Tear The Roof Off The Sucker
As the saying goes, there’s nothing new under the sun. While navigating through this Republican-created debt ceiling “crisis”, we find this satisfying example of how our medieval forebears dealt with the political intransigence of the College of Cardinals in selecting a new pope:
Palazzo dei Papi
Located in the attractive Piazza San Lorenzo, the Palazzo dei Papi or Palazzo Papale (Papal Palace) is a striking reminder of this town’s former importance. Built between 1255 and 1267 to house the popes who had sought refuge in Viterbo, its most striking feature is an elegant seven-arched loggia. The small courtyard behind these interlocking arches is also pretty, with a lion-bedecked fountain and views out towards the city walls.

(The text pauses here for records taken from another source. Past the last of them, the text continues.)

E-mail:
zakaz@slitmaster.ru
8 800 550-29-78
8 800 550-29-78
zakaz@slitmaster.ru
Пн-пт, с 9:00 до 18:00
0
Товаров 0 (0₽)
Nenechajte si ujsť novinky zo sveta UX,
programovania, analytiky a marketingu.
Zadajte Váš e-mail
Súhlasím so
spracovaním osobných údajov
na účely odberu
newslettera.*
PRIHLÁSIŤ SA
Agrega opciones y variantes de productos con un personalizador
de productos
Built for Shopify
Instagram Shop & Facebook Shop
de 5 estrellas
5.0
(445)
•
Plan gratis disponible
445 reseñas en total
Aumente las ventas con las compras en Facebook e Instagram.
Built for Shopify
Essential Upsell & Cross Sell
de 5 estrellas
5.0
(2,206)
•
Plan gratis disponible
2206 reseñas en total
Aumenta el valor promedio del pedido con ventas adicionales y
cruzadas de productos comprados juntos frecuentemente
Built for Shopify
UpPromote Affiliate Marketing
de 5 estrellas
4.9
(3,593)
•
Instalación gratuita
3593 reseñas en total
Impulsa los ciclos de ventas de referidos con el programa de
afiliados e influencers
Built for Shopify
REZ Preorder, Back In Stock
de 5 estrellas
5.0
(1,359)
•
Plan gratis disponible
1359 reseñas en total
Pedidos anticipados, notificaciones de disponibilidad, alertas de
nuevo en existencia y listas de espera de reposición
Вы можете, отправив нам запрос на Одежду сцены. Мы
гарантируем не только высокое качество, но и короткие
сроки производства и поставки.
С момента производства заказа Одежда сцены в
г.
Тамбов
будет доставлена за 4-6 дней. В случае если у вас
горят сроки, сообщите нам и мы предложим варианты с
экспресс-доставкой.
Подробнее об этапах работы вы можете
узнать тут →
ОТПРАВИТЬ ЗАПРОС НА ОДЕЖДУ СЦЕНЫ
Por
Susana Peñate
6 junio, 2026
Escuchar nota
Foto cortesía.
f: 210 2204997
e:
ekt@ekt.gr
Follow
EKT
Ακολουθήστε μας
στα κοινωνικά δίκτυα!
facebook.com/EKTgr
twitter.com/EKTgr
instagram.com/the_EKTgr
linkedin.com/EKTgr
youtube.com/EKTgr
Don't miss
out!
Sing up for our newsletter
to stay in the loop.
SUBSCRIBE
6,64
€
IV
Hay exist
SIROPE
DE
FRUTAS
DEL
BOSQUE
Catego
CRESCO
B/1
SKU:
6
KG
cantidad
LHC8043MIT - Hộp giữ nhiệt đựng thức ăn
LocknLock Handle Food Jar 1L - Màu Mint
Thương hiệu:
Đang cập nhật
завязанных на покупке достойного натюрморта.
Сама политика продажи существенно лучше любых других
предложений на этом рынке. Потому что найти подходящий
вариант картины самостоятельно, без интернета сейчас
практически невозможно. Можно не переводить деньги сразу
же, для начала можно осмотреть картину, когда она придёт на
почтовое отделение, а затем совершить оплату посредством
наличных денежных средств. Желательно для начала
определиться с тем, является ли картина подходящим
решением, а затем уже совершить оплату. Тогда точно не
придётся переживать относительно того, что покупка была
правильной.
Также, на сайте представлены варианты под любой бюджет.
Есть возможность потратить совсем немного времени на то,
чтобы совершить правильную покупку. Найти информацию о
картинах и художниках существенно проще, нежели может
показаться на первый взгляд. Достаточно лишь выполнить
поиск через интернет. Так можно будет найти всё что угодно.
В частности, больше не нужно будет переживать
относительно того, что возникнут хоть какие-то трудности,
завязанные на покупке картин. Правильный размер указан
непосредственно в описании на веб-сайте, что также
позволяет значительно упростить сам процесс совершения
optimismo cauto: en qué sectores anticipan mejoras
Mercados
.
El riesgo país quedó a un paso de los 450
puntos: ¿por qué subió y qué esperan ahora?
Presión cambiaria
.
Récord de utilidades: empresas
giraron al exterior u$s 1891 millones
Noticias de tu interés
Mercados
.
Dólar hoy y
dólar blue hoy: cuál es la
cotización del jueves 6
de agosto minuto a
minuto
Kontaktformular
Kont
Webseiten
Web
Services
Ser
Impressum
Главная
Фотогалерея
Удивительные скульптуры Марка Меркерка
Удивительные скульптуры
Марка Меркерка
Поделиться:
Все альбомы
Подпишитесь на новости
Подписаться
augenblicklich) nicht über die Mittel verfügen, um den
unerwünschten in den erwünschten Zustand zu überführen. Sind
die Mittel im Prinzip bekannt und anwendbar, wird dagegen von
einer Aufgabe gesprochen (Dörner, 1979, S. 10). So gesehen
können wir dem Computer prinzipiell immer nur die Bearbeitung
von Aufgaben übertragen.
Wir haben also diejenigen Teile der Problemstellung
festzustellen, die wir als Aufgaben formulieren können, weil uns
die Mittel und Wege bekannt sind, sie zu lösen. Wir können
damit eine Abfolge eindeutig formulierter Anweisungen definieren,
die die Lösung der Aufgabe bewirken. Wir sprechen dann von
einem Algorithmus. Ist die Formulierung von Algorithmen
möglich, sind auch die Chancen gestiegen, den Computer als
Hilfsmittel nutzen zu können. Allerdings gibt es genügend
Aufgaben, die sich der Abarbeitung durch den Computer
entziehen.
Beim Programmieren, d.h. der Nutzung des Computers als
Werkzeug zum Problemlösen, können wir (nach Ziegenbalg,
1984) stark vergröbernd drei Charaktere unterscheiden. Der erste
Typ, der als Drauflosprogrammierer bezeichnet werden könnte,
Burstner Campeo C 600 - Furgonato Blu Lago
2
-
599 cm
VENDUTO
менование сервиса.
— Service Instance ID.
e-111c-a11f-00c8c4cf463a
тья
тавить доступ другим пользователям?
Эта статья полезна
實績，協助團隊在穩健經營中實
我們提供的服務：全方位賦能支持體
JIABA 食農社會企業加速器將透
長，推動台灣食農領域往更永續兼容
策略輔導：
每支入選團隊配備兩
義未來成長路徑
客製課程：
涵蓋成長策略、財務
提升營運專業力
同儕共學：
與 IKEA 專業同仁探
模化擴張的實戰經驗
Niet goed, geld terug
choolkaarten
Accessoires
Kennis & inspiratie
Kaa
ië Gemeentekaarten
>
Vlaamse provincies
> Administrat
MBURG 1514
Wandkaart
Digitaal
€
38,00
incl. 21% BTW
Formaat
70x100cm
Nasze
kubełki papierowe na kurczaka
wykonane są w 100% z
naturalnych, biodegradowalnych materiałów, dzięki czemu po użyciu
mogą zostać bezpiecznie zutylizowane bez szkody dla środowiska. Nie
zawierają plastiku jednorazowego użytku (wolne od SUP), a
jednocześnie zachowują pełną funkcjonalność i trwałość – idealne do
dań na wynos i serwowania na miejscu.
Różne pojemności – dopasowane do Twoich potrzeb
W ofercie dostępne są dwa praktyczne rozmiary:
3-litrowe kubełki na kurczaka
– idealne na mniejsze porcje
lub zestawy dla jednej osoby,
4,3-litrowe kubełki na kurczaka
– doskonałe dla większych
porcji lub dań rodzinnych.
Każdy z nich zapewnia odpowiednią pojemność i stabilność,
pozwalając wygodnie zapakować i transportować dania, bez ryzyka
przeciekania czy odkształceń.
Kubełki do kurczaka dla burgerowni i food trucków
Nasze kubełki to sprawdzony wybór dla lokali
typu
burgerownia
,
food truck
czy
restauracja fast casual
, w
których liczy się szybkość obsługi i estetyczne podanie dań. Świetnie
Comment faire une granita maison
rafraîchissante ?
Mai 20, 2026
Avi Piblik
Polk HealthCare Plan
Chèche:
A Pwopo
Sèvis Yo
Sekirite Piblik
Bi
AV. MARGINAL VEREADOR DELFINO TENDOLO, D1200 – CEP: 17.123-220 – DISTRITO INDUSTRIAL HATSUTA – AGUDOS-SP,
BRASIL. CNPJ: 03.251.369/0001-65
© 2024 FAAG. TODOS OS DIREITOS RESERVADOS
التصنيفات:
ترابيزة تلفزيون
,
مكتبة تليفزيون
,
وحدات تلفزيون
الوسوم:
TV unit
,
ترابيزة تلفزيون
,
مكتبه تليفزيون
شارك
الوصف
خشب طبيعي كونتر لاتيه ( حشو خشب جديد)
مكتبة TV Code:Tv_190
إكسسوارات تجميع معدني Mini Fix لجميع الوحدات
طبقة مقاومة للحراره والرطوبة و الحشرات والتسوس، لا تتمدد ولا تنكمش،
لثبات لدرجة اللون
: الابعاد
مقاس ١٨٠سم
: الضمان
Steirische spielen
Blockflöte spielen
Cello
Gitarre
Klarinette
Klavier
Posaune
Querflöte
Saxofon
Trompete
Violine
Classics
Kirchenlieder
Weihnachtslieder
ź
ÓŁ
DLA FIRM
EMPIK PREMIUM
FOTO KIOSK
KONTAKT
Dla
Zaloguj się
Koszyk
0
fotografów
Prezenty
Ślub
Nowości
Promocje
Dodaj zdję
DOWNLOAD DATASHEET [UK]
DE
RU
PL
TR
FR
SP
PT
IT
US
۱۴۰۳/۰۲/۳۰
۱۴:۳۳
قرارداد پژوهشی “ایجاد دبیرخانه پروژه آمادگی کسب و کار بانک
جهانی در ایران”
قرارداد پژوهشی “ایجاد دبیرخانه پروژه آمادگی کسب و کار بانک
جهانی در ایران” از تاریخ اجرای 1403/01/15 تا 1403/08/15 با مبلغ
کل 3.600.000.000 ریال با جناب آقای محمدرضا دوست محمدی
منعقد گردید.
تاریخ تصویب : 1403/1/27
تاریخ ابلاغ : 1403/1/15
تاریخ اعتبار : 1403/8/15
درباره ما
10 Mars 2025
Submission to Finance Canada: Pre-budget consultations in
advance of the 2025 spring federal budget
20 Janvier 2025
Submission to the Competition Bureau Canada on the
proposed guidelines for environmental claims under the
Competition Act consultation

One of the best stories about the Viterbo popes is of an election for the papacy in 1268. 18 cardinals dutifully assembled in the bishop’s palace, but after a year and a half they still hadn’t managed to choose between candidates. The Viterbesi, exasperated, locked the cardinals in their conclave (the word comes from the Latin ‘with key’), reduced them to bread and water rations and even removed the roof of the palace. Eventually the cardinals made their decision, but it had taken nearly three years – the longest ever conclave.
It seems worth a try – just peel back the roof of the House and let them all sit in there and bake until they’re ready to do something. I’d like to embellish the plan, though, with the option to throw poop on them through the open roof.